→ **TASK DETAILS**
Format the text lines of the material below as a single JSON list of strings, with one string per line and blank lines omitted. Leave the pictures out of the answer.

------

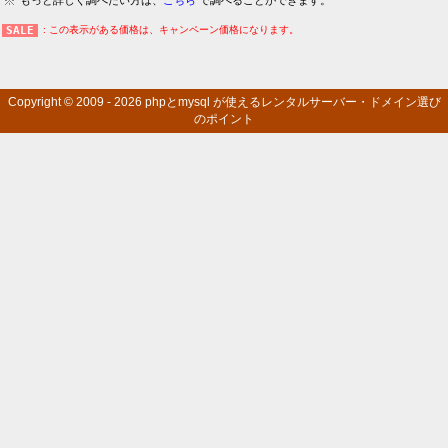
もっと詳しく調べたい方は、
こちら
で調べることができます。
: この表示がある価格は、キャンペーン価格になります。
Copyright © 2009 - 2026
phpとmysql が使えるレンタルサーバー・ドメイン選び
のポイント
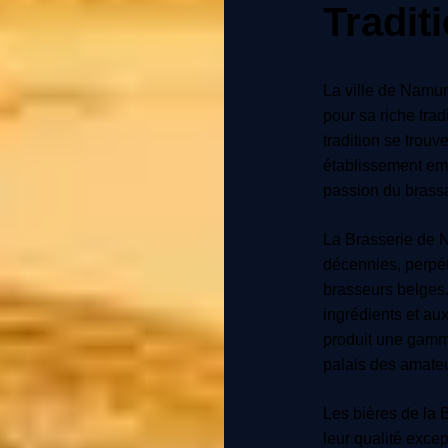
Tradit
La ville de Namur
pour sa riche trad
tradition se trou
établissement emb
passion du brassa
La Brasserie de N
décennies, perpét
brasseurs belges.
ingrédients et au
produit une gamme
palais des amateu
Les bières de la 
leur qualité excep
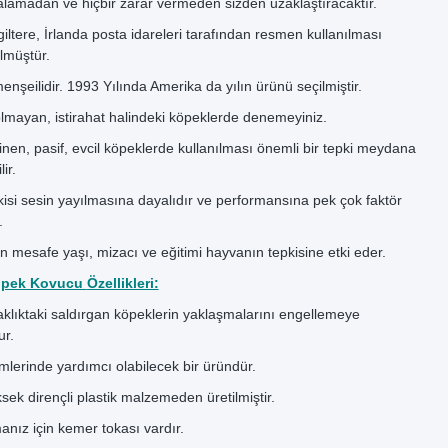
lamadan ve hiçbir zarar vermeden sizden uzaklaştıracaktır.
iltere, İrlanda posta idareleri tarafından resmen kullanılması
lmüştür.
nşeilidir. 1993 Yılında Amerika da yılın ürünü seçilmiştir.
lmayan, istirahat halindeki köpeklerde denemeyiniz.
linen, pasif, evcil köpeklerde kullanılması önemli bir tepki meydana
ir.
kisi sesin yayılmasına dayalıdır ve performansına pek çok faktör
.
 mesafe yaşı, mizacı ve eğitimi hayvanın tepkisine etki eder.
Köpek Kovucu
Özellikleri:
klıktaki saldırgan köpeklerin yaklaşmalarını engellemeye
ur.
mlerinde yardımcı olabilecek bir üründür.
ksek dirençli plastik malzemeden üretilmiştir.
anız için kemer tokası vardır.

------

→ **ANSWER BOX**
[
  "もっと詳しく調べたい方は、",
  "こちら",
  "で調べることができます。",
  ": この表示がある価格は、キャンペーン価格になります。",
  "Copyright © 2009 - 2026",
  "phpとmysql が使えるレンタルサーバー・ドメイン選び",
  "のポイント",
  "Tradit",
  "La ville de Namur",
  "pour sa riche trad",
  "tradition se trou",
  "établissement emb",
  "passion du brassa",
  "La Brasserie de N",
  "décennies, perpét",
  "brasseurs belges.",
  "ingrédients et au",
  "produit une gamme",
  "palais des amateu",
  "Les bières de la ",
  "leur qualité excep",
  "lamadan ve hiçbir zarar vermeden sizden uzaklaştıracaktır.",
  "iltere, İrlanda posta idareleri tarafından resmen kullanılması",
  "lmüştür.",
  "nşeilidir. 1993 Yılında Amerika da yılın ürünü seçilmiştir.",
  "lmayan, istirahat halindeki köpeklerde denemeyiniz.",
  "linen, pasif, evcil köpeklerde kullanılması önemli bir tepki meydana",
  "ir.",
  "kisi sesin yayılmasına dayalıdır ve performansına pek çok faktör",
  ".",
  " mesafe yaşı, mizacı ve eğitimi hayvanın tepkisine etki eder.",
  "Köpek Kovucu",
  "Özellikleri:",
  "klıktaki saldırgan köpeklerin yaklaşmalarını engellemeye",
  "ur.",
  "mlerinde yardımcı olabilecek bir üründür.",
  "ksek dirençli plastik malzemeden üretilmiştir.",
  "anız için kemer tokası vardır."
]